1 下引層、2 電荷発生層、3、3A、3B 電荷輸送層、4 導電性基体、5、105 無機表面層、6、106 感光層、6A 単層型有機感光層、7、7A、7B、7C 電子写真感光体、8 帯電装置、9 露光装置、11 現像装置、13 クリーニング装置、40 転写装置、50 中間転写体、100 画像形成装置、120 画像形成装置、131 クリーニングブレード、132 繊維状部材(ロール状)、133 繊維状部材(平ブラシ状)、210 成膜室、211 排気口、212 基体回転部、213 基体支持部材、214 基体、215、220 ガス導入管、216 シャワーノズル、217 プラズマ拡散部、218 高周波電力供給部、219 平板電極、221 高周波放電管部、222 高周波コイル、223 石英管、300 プロセスカートリッジ

Claims (9)

  1. 導電性基体、前記導電性基体上に設けられた感光層、及び前記感光層の最外表面に接するよう設けられた表面層を有する電子写真感光体と、
    前記電子写真感光体に波長(λ)(nm)の光を露光して、帯電した前記電子写真感光体の表面に静電潜像を形成する露光手段と、を備え、
    前記表面層の屈折率を(n2)としたとき、前記感光層の最外表面の表面粗さ(Rz1)(nm)が式[(Rz1)≧(λ)/(4×(n2))]を満たし、
    かつ前記表面層の最外表面が前記感光層の最外表面とは異なる表面形状を有する画像形成装置用ユニット。

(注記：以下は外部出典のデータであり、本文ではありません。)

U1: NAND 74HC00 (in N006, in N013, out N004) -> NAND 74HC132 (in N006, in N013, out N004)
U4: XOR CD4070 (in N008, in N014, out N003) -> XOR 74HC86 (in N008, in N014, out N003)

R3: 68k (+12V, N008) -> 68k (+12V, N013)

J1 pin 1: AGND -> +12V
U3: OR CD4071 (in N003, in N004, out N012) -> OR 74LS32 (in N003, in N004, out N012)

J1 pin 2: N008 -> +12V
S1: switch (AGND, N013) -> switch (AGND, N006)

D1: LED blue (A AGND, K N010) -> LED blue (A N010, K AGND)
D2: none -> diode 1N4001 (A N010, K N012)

  2. 前記表面層の最外表面の表面粗さ(Rz2)(nm)が式[(Rz2)≦(Rz1)/2]を満たす請求項1に記載の画像形成装置用ユニット。
  3. 前記表面層の最外表面の表面粗さ(Rz2)(nm)が式[(Rz2)≦60nm]を満たす請求項1又は請求項2に記載の画像形成装置用ユニット。
  4. 前記表面層の屈折率(n2)と、前記感光層の最外表面を構成する層の屈折率(n1)と、が式[|(n2)−(n1)|≧0.2]を満たす請求項1〜請求項3のいずれか一項に記載の画像形成装置用ユニット。

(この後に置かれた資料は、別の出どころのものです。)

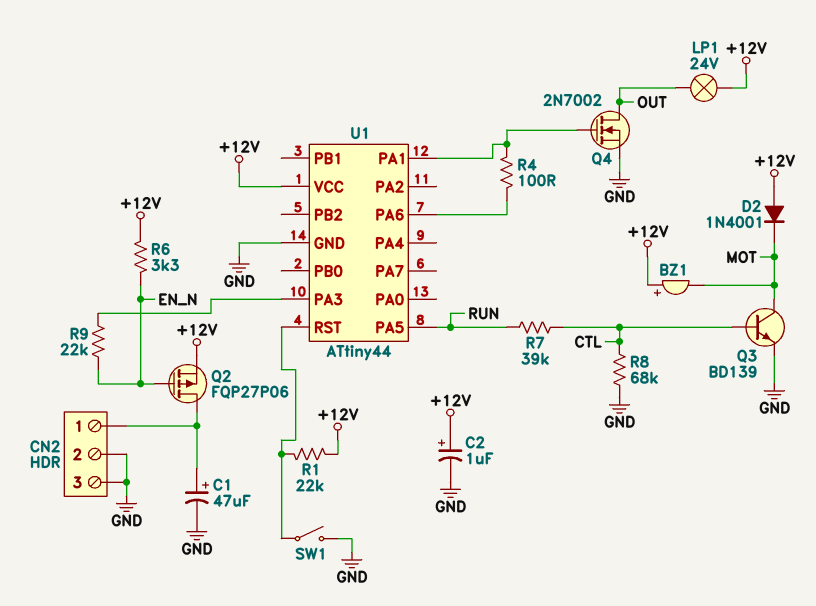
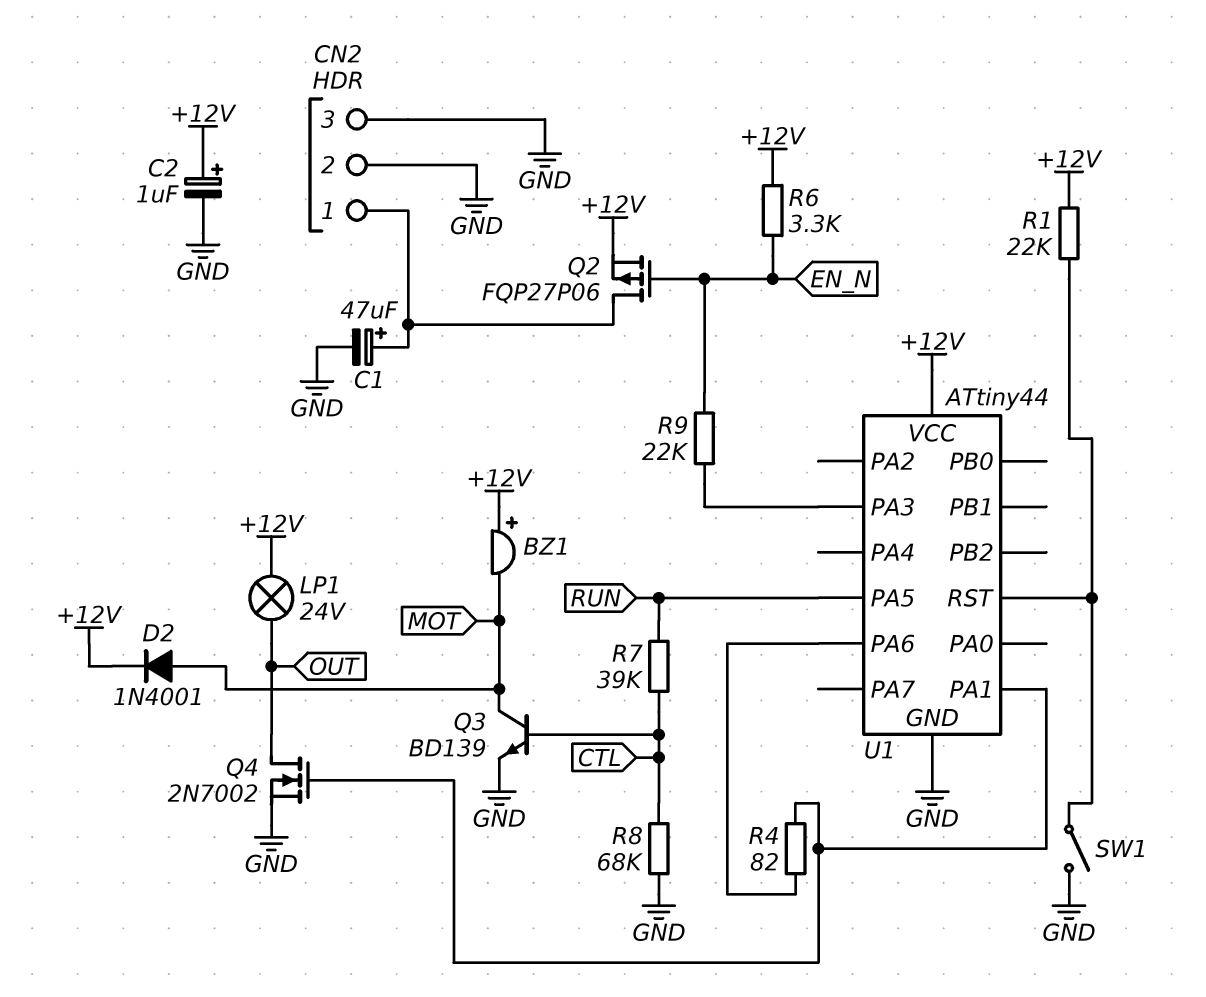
D2: diode 1N4001 (A +12V, K MOT) -> diode 1N4001 (A MOT, K +12V)
R4: 100 (U1/PA1, U1/PA6) -> 82 (U1/PA1, U1/PA6)

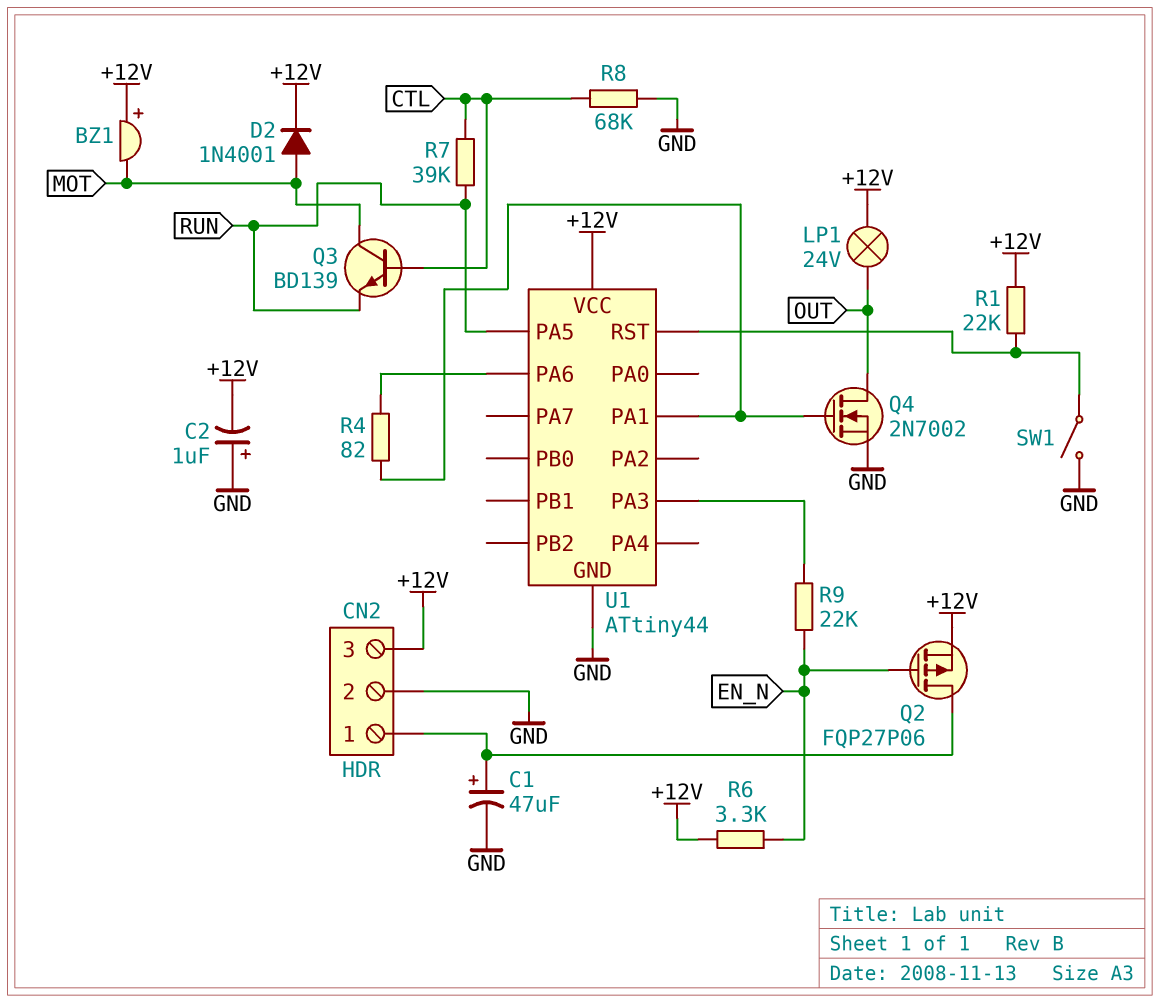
C2: 1uF (plus +12V, minus GND) -> 1uF (plus GND, minus +12V)
CN2 pin 3: GND -> +12V
Q3: NPN BD139 (B CTL, C MOT, E GND) -> NPN BD139 (B CTL, C MOT, E RUN)

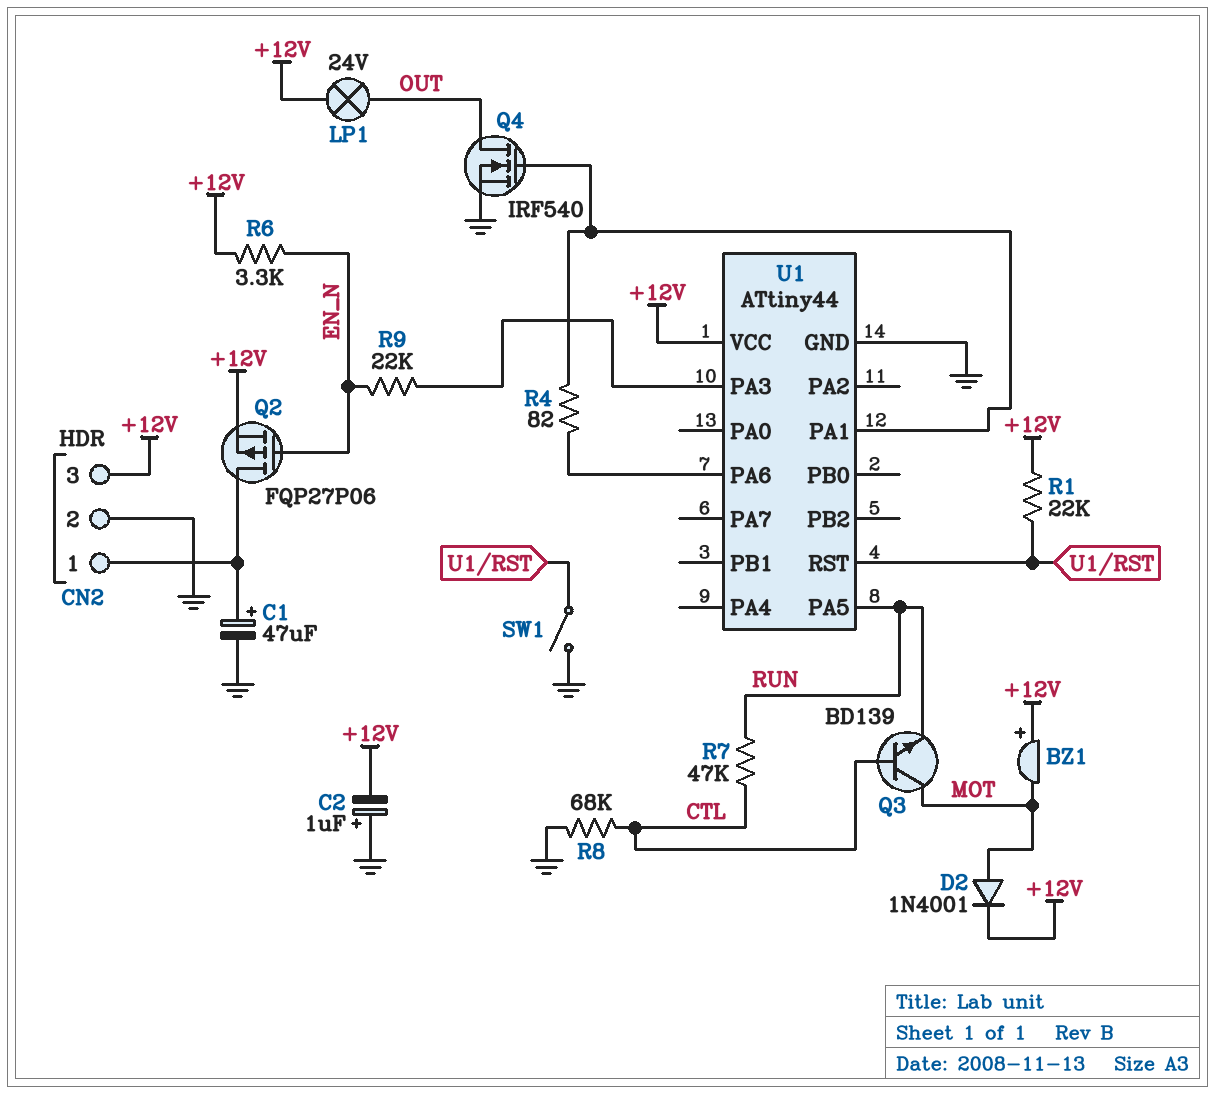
Q4: NMOS 2N7002 (G U1/PA1, D OUT, S GND) -> NMOS IRF540 (G U1/PA1, D OUT, S GND)
R7: 39k (CTL, RUN) -> 47k (CTL, RUN)

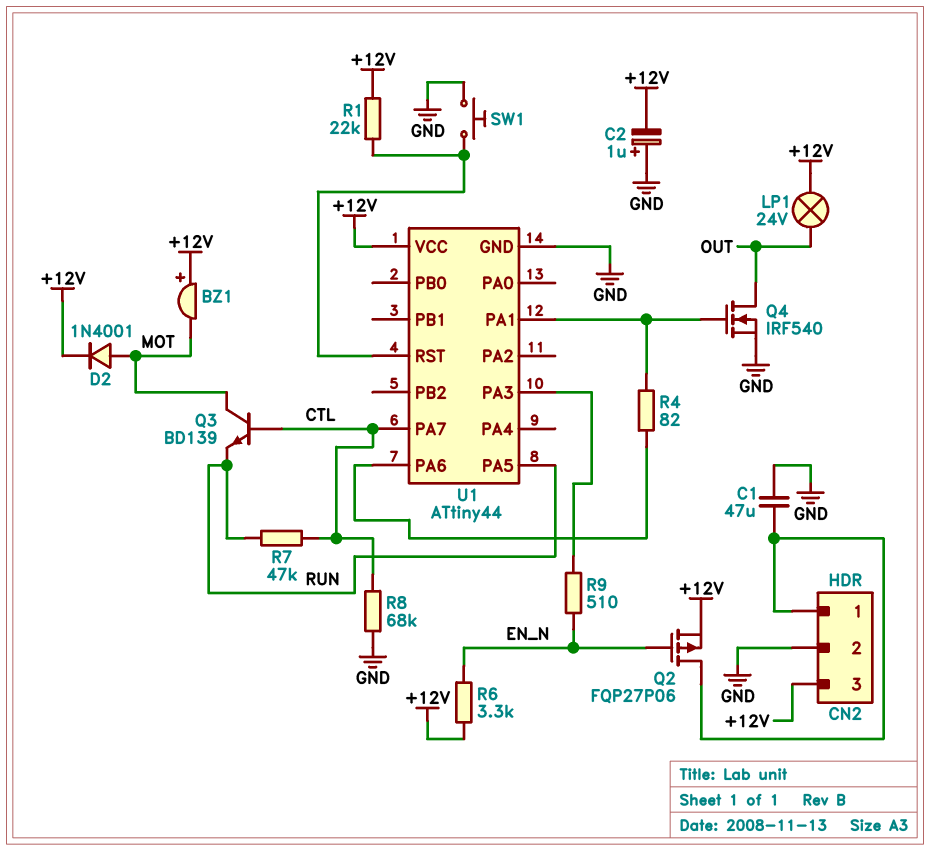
C1: 47uF (plus CN2/1, minus GND) -> 47uF (CN2/1, GND)
R9: 22k (EN_N, U1/PA3) -> 510 (EN_N, U1/PA3)
SW1: switch (GND, U1/RST) -> button (GND, U1/RST)
U1 pin PA7: none -> CTL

  5. 前記表面層が無機表面層であり、前記感光層が有機感光層である請求項1〜請求項4のいずれか一項に記載の画像形成装置用ユニット。
  6. 前記表面層が酸素及びガリウムを含む無機表面層である請求項1〜請求項5のいずれか一項に記載の画像形成装置用ユニット。
  7. 請求項1〜請求項6のいずれか一項に記載の画像形成装置用ユニットを備え、
    画像形成装置に脱着するプロセスカートリッジ。
  8. 請求項1〜請求項6のいずれか一項に記載の画像形成装置用ユニットと、
    前記画像形成装置用ユニットに備えられる前記電子写真感光体を帯電する帯電手段と、
    前記画像形成装置用ユニットに備えられる前記露光手段からの露光によって前記電子写真感光体の表面に形成された静電潜像を、トナーにより現像してトナー像を形成する現像手段と、
    前記電子写真感光体の表面に形成されたトナー像を記録媒体に転写する転写手段と、
    を備える画像形成装置。
  9. 表面が帯電された状態で波長(λ)(nm)の光が露光されることで、表面に静電潜像が形成される電子写真感光体であって、
    導電性基体、前記導電性基体上に設けられた感光層、及び前記感光層の最外表面に接するよう設けられた表面層を有し、
    前記表面層の屈折率を(n2)としたとき、前記感光層の最外表面の表面粗さ(Rz1)(nm)が式[(Rz1)≧(λ)/(4×(n2))]を満たし、
    かつ前記表面層の最外表面が前記感光層の最外表面とは異なる表面形状を有する電子写真感光体。